So, farewell then the UN Mission in Ethiopia and Eritrea (UNMEE), born after the two countries ended a massive war in 2000 and gently put down by a sorrowful Security Council on Wednesday. It won’t really be missed, as it wasn’t one of the coolest missions out there. It was one of the last old school, peacekeeping-equals-troops-stuck-between-two-states-that-had-a-big-war operations left in Africa, an anomaly in the age of peacebuilding-as-changing-the-DNA-of-the-country.
And closing it down was the only option, as the Eritreans had cut off its fuel supplies through their territory last December, forcing a troop withdrawal this February. The remarkable thing about UNMEE is that it stayed in place so long, as the Eritreans began to bugger about with it in December 2005 and never really let up. Their excuse was that Ethiopia has refused to comply with international rulings on the delineation of the border with the UN was meant to monitor, so why bother?
Eritrea had a point. But its behavior towards UNMEE has been an important part of the trend towards greater resistance to UN missions that I blogged about earlier in July. One UN staffer responded to my post, which argued that Darfur is now a textbook for anti-UN spoilers, by pointing out that “the Eritreans provided the Sudanese with a wonderful case study in how to ‘red team’ a UN mission through de facto withdrawal of consent by removing critical mission enablers [that’d be the helicopters, etc.] and not honoring Status of Forces Agreements”.
So Eritrea has earned its place in the roster of UN failures (a sign that the UN will probably be back there sooner or later, as in the DR Congo, Central African Republic and maybe Somalia).
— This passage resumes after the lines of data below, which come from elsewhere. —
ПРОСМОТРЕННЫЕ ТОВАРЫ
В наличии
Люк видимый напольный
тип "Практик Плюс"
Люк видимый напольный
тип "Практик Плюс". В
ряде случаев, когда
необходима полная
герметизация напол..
The Eritreans are trying to be reassuring that this doesn’t mean war with Ethiopia straight away, but given that they managed to pick a fight with tiny Djibouti recently, I wouldn’t get too relaxed. Last month, I suggested in an op-ed for ECFR that the way out of this impasse is to enlarge the context by several orders of magnitude, addressing East Africa’ problems en bloc:
There is a need for an international drive for a regional security conference that could hammer out a credible framework for resolving border disputes, guaranteeing peace agreements and rehabilitating rebel groups. The African Union and UN should take a political lead. The U.S. (which sees East Africa as a front against terror) and China (which buys its raw materials) must join in. The EU could play a role in coordinating conditional financial support to back up the deal-making.
All rather grandiose, and observant readers may wonder how this proposal squares with my recent warning against “piling international institution on international institution in Africa”. My answer would be that such a conference, involving horizontal negotiations between African governments, may be the best Plan B when trying to impose security frameworks from New York stops working.